TASK DATA:

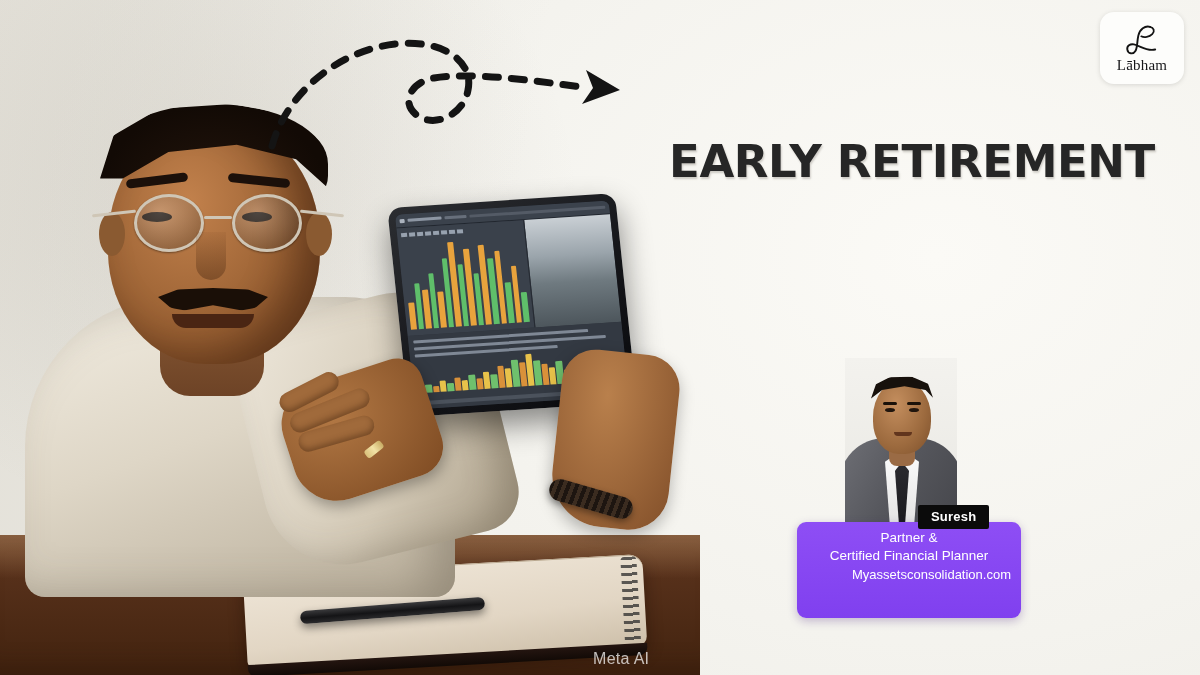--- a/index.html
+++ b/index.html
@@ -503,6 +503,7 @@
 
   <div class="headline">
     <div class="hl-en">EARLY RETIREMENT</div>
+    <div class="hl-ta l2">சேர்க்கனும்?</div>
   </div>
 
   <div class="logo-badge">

TASK GOAL: Quote every entry exactly, with the pictures omitted.

SOLUTION TO THIS TASK:
--- a/index.html
+++ b/index.html
@@ -503,6 +503,7 @@
 
   <div class="headline">
     <div class="hl-en">EARLY RETIREMENT</div>
+    <div class="hl-ta l2">சேர்க்கனும்?</div>
   </div>
 
   <div class="logo-badge">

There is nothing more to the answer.